TASK TO CARRY OUT:
Hand back all records exactly, pictures omitted.

Start of Block

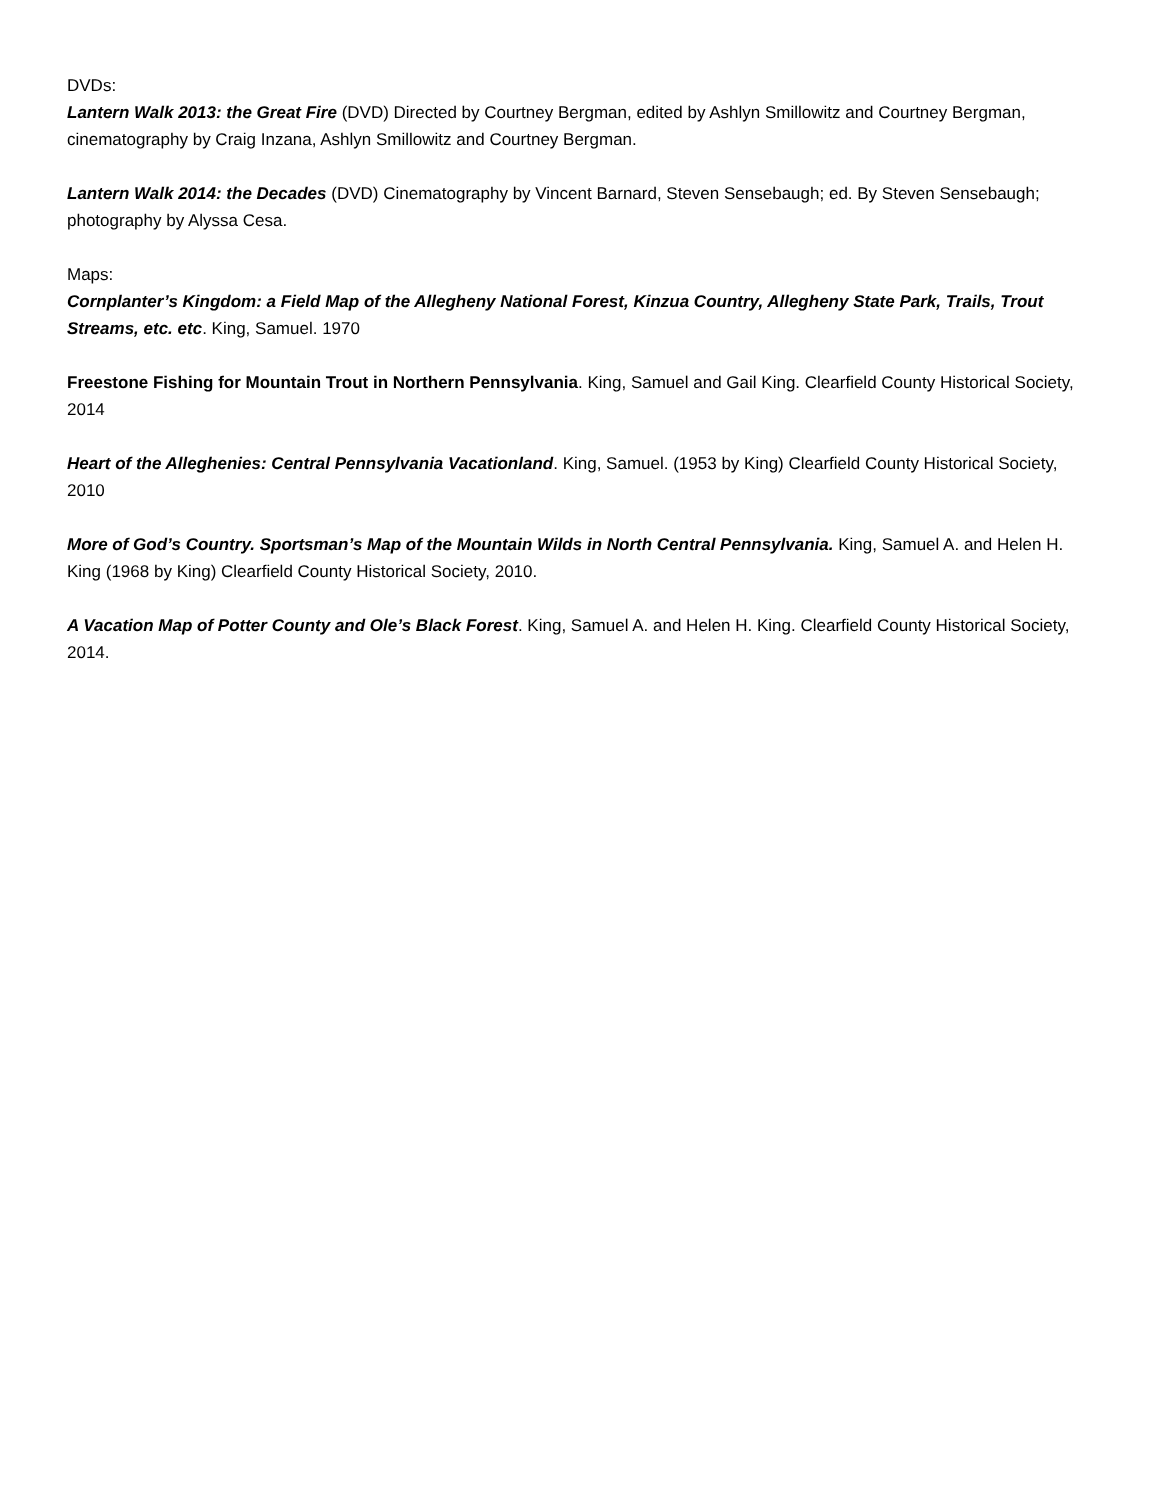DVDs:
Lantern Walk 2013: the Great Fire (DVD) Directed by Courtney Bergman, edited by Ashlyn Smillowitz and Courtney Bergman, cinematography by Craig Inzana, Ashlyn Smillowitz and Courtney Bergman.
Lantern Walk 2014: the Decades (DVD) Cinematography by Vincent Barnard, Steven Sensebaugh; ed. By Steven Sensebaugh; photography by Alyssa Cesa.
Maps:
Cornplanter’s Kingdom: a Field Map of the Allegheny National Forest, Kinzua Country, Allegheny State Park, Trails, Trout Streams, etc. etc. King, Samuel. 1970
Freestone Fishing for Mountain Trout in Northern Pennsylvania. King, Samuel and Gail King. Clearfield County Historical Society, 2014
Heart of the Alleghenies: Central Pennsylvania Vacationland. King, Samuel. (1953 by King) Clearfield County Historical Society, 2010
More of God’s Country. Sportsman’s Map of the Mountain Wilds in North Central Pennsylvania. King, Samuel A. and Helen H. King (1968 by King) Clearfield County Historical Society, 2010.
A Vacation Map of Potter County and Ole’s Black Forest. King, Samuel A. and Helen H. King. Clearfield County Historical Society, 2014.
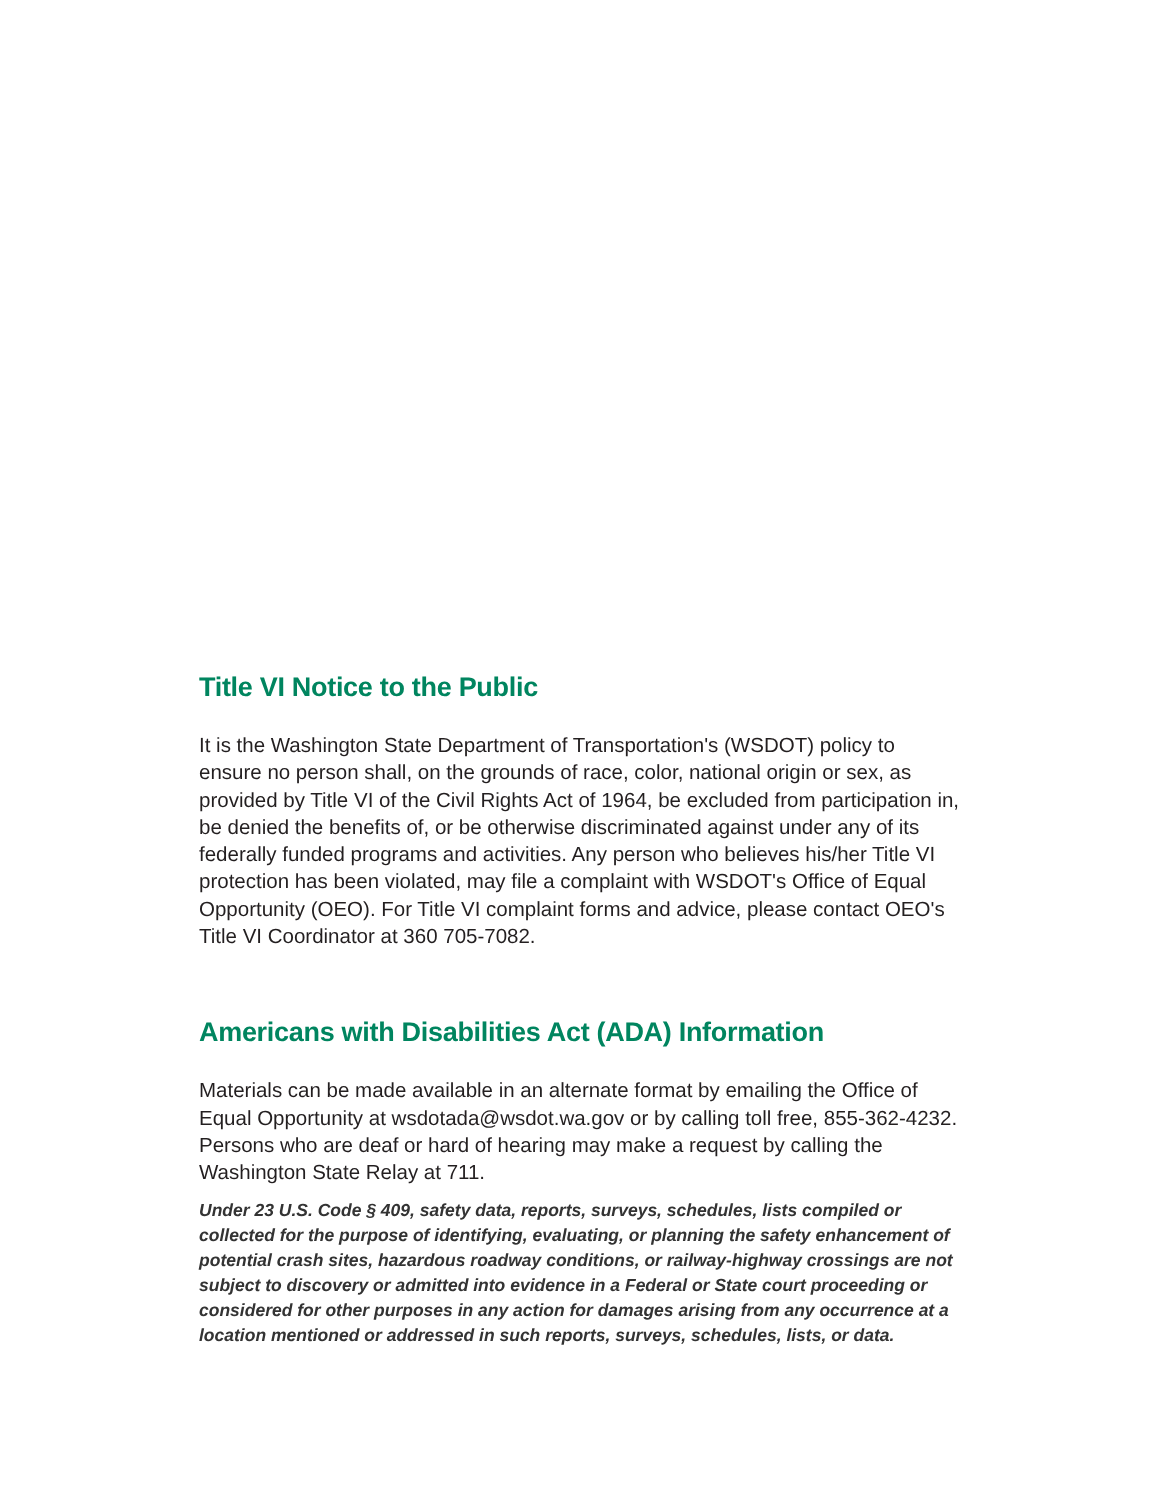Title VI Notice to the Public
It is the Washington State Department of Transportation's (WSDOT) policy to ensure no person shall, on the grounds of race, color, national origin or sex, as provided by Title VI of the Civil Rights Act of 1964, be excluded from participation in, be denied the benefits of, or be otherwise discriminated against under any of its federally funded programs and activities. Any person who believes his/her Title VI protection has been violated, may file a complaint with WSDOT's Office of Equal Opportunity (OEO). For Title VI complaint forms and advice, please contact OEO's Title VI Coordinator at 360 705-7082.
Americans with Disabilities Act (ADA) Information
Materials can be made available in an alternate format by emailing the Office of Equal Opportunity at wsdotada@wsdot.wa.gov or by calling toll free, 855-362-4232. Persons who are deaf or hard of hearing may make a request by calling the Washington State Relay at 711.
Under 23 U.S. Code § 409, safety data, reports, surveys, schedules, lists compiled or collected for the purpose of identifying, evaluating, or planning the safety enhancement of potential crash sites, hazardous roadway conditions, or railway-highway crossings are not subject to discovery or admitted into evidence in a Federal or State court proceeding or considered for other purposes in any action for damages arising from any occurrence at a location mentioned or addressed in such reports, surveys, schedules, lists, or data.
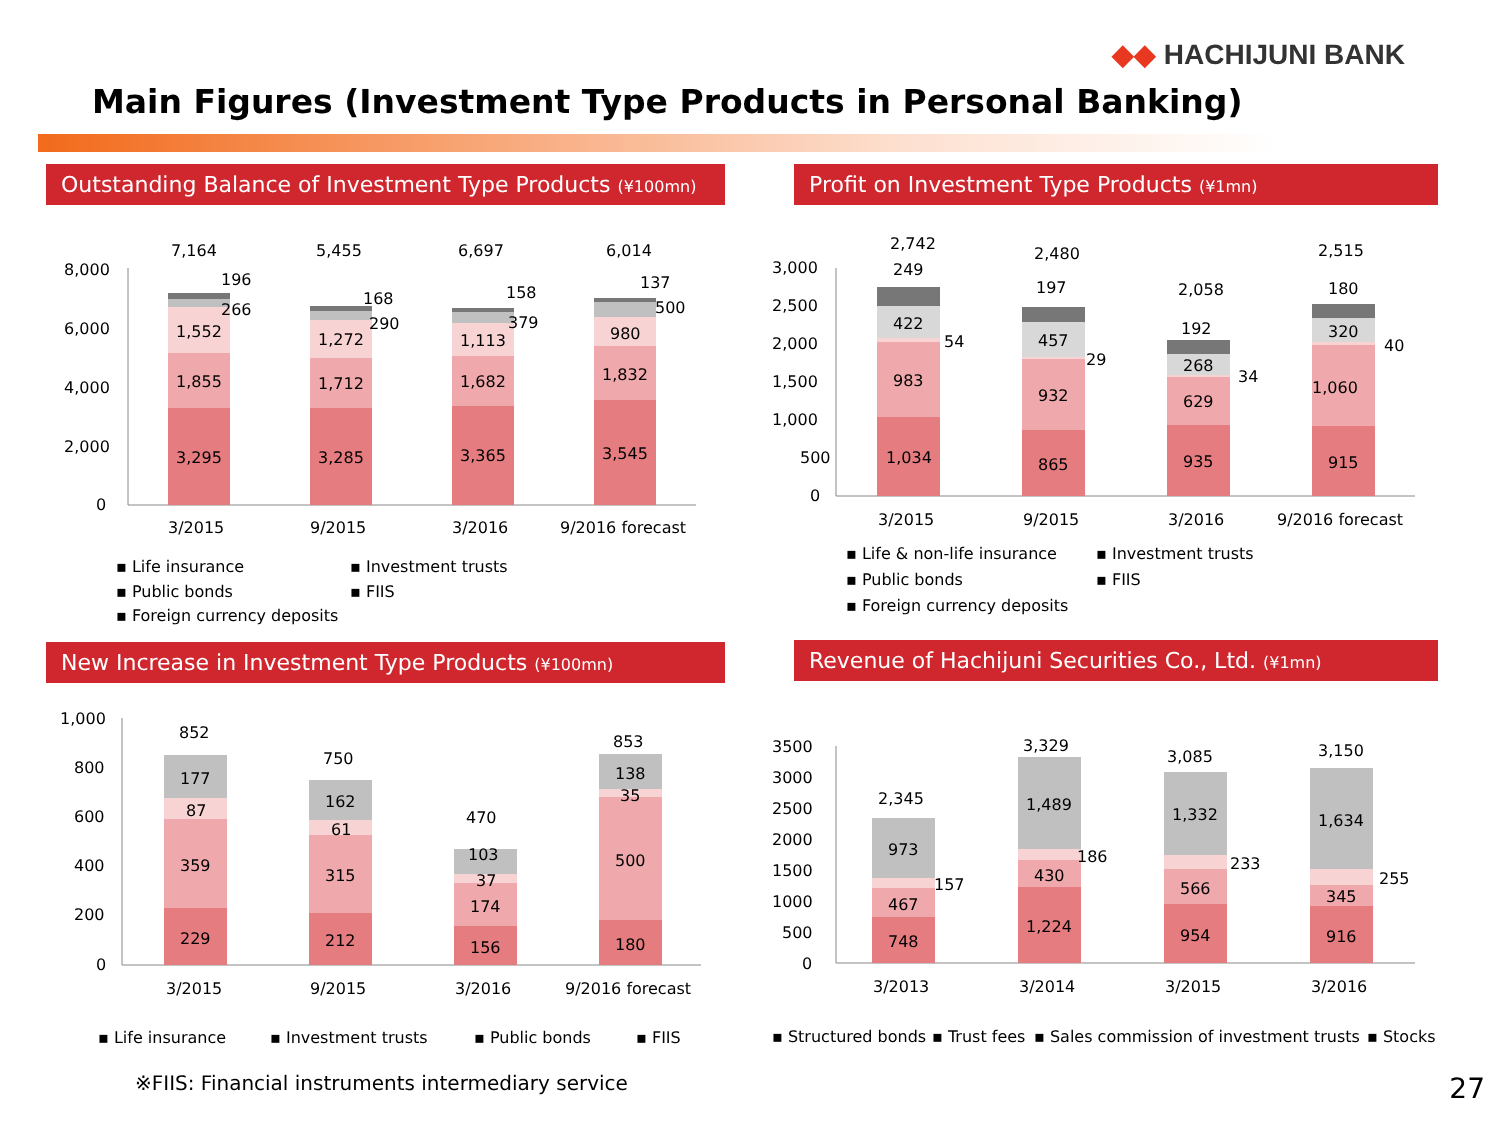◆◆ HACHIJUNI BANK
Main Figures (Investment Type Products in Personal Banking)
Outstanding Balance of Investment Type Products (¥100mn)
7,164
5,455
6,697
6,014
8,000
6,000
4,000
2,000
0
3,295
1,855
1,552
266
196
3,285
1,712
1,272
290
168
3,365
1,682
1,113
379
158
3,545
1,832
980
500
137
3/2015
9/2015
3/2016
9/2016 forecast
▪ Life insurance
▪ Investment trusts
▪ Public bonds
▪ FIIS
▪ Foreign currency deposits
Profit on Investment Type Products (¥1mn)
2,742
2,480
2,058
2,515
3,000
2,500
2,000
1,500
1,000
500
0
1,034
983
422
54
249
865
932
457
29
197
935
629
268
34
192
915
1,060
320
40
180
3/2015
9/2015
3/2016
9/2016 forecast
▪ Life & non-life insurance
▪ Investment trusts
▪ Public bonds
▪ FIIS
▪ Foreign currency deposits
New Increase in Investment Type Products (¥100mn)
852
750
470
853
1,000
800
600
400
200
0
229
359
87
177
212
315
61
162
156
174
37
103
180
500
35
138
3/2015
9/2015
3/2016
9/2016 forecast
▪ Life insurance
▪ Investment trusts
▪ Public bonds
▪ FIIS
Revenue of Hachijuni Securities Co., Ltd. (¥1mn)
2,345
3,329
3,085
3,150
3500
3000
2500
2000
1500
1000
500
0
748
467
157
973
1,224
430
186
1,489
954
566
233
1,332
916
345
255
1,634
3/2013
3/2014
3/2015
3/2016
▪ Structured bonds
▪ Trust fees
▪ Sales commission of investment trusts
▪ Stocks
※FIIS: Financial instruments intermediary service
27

End of Block

YOUR RESPONSE:
DVDs:
Lantern Walk 2013: the Great Fire (DVD) Directed by Courtney Bergman, edited by Ashlyn Smillowitz and Courtney Bergman, cinematography by Craig Inzana, Ashlyn Smillowitz and Courtney Bergman.
Lantern Walk 2014: the Decades (DVD) Cinematography by Vincent Barnard, Steven Sensebaugh; ed. By Steven Sensebaugh; photography by Alyssa Cesa.
Maps:
Cornplanter’s Kingdom: a Field Map of the Allegheny National Forest, Kinzua Country, Allegheny State Park, Trails, Trout Streams, etc. etc. King, Samuel. 1970
Freestone Fishing for Mountain Trout in Northern Pennsylvania. King, Samuel and Gail King. Clearfield County Historical Society, 2014
Heart of the Alleghenies: Central Pennsylvania Vacationland. King, Samuel. (1953 by King) Clearfield County Historical Society, 2010
More of God’s Country. Sportsman’s Map of the Mountain Wilds in North Central Pennsylvania. King, Samuel A. and Helen H. King (1968 by King) Clearfield County Historical Society, 2010.
A Vacation Map of Potter County and Ole’s Black Forest. King, Samuel A. and Helen H. King. Clearfield County Historical Society, 2014.
Title VI Notice to the Public
It is the Washington State Department of Transportation's (WSDOT) policy to ensure no person shall, on the grounds of race, color, national origin or sex, as provided by Title VI of the Civil Rights Act of 1964, be excluded from participation in, be denied the benefits of, or be otherwise discriminated against under any of its federally funded programs and activities. Any person who believes his/her Title VI protection has been violated, may file a complaint with WSDOT's Office of Equal Opportunity (OEO). For Title VI complaint forms and advice, please contact OEO's Title VI Coordinator at 360 705-7082.
Americans with Disabilities Act (ADA) Information
Materials can be made available in an alternate format by emailing the Office of Equal Opportunity at wsdotada@wsdot.wa.gov or by calling toll free, 855-362-4232. Persons who are deaf or hard of hearing may make a request by calling the Washington State Relay at 711.
Under 23 U.S. Code § 409, safety data, reports, surveys, schedules, lists compiled or collected for the purpose of identifying, evaluating, or planning the safety enhancement of potential crash sites, hazardous roadway conditions, or railway-highway crossings are not subject to discovery or admitted into evidence in a Federal or State court proceeding or considered for other purposes in any action for damages arising from any occurrence at a location mentioned or addressed in such reports, surveys, schedules, lists, or data.
◆◆ HACHIJUNI BANK
Main Figures (Investment Type Products in Personal Banking)
Outstanding Balance of Investment Type Products (¥100mn)
7,164
5,455
6,697
6,014
8,000
6,000
4,000
2,000
0
3,295
1,855
1,552
266
196
3,285
1,712
1,272
290
168
3,365
1,682
1,113
379
158
3,545
1,832
980
500
137
3/2015
9/2015
3/2016
9/2016 forecast
▪ Life insurance
▪ Investment trusts
▪ Public bonds
▪ FIIS
▪ Foreign currency deposits
Profit on Investment Type Products (¥1mn)
2,742
2,480
2,058
2,515
3,000
2,500
2,000
1,500
1,000
500
0
1,034
983
422
54
249
865
932
457
29
197
935
629
268
34
192
915
1,060
320
40
180
3/2015
9/2015
3/2016
9/2016 forecast
▪ Life & non-life insurance
▪ Investment trusts
▪ Public bonds
▪ FIIS
▪ Foreign currency deposits
New Increase in Investment Type Products (¥100mn)
852
750
470
853
1,000
800
600
400
200
0
229
359
87
177
212
315
61
162
156
174
37
103
180
500
35
138
3/2015
9/2015
3/2016
9/2016 forecast
▪ Life insurance
▪ Investment trusts
▪ Public bonds
▪ FIIS
Revenue of Hachijuni Securities Co., Ltd. (¥1mn)
2,345
3,329
3,085
3,150
3500
3000
2500
2000
1500
1000
500
0
748
467
157
973
1,224
430
186
1,489
954
566
233
1,332
916
345
255
1,634
3/2013
3/2014
3/2015
3/2016
▪ Structured bonds
▪ Trust fees
▪ Sales commission of investment trusts
▪ Stocks
※FIIS: Financial instruments intermediary service
27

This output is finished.